= Elwin D. Farwell =

Sixth President of Luther College in Decorah, Iowa

Elwin D. Farwell was the sixth President of Luther College in Decorah, Iowa.

==Early life==
Elwin D. Farwell was born on May 1, 1919, in Branch County, Michigan. He graduated from Michigan State University in 1943 with a degree in animal husbandry, and enlisted in the army, serving through 1946, being discharged as a captain.

Farwell went on to earn a master's degree in animal breeding in 1947. He then taught in the agriculture college at Michigan State from 1947 to 1955. Farwell later graduated from Pacific Lutheran Theological Seminary in 1959 with a Doctorate in Education.

==Career==
From 1959 to 1961, Farwell served as pastor at Salem Lutheran Church in Andrew, Iowa. In 1961, he began serving as academic dean at California Lutheran College in Thousand Oaks, California.

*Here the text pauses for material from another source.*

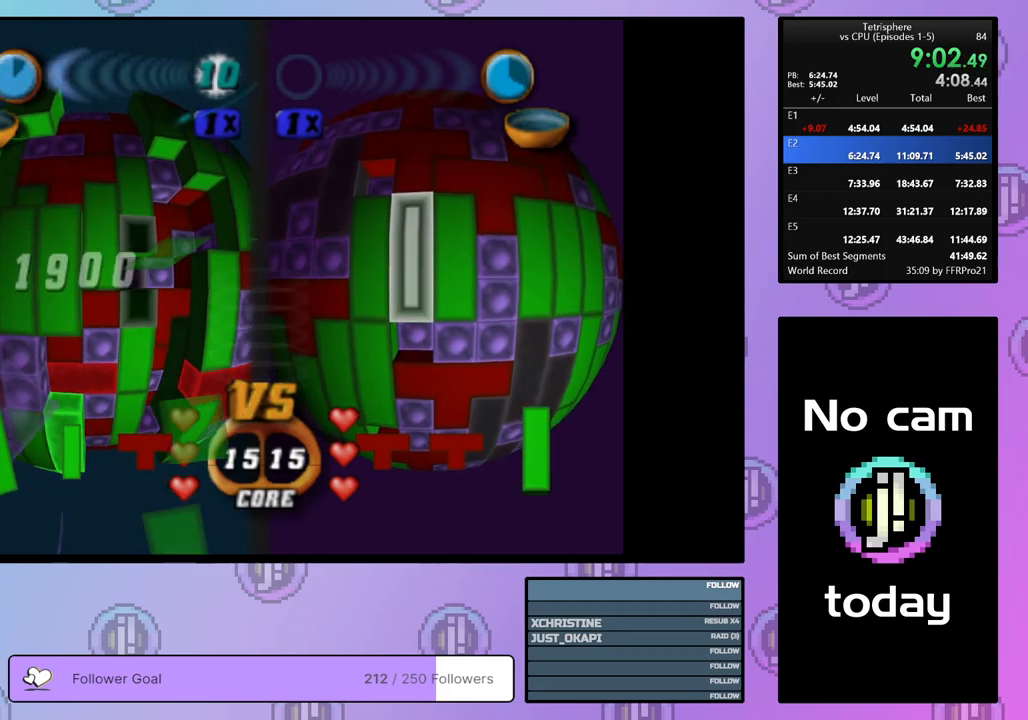
{"buttons": ["DPAD_LEFT"], "right_stick": "center", "events": [[33, "DPAD_RIGHT", "up"], [183, "DPAD_LEFT", "down"], [250, "DPAD_LEFT", "up"], [333, "DPAD_LEFT", "down"], [417, "DPAD_LEFT", "up"], [450, "DPAD_LEFT", "down"]]}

===President of Luther College===
On August 21, 1962, the Luther College Board of Regents elected Farwell as the sixth president of Luther College. Farwell took office on May 1, 1963. He was the first president who had no Norwegian heritage, and the first non-alumni president since Luther's first president, Peter Laurentius Larsen. Enrollment increased under Farwell's presidency, because he focused on recruiting students outside of the traditional Scandinavian-Lutheran background. After just four years in office, Luther's enrollment had grown to 2,000 students, compared to about 1,215 students under his predecessor. Several building projects occurred during Farwell's tenure, including the new Field House in 1964, Ylvisaker Hall in 1964, Dieseth Hall in 1966, Miller Hall in 1968, Preus Library in 1969, and the Center for Faith and Life in 1977. Farwell retired in 1981.

After his retirement, Farwell served as interim president at Dana College in Blair, Nebraska, for 15 months.

==Personal life==
Farwell married Helen Irene Hill in 1942. Together, they had four children. Farwell died on May 5, 2017.

Over his life, he has received the King Olav V of Norway Award, Knight First Class Order of St. Olav, and the King of Sweden Award, Knight First Class Order of North Star.

==Legacy==
Farwell Hall, a dormitory at Luther College built in 1991, was named for Elwin D. Farwell.

Luther also maintains the Farwell Distinguished Lecture Series, which is funded by the Elwin and Helen Farwell Lecture Endowment.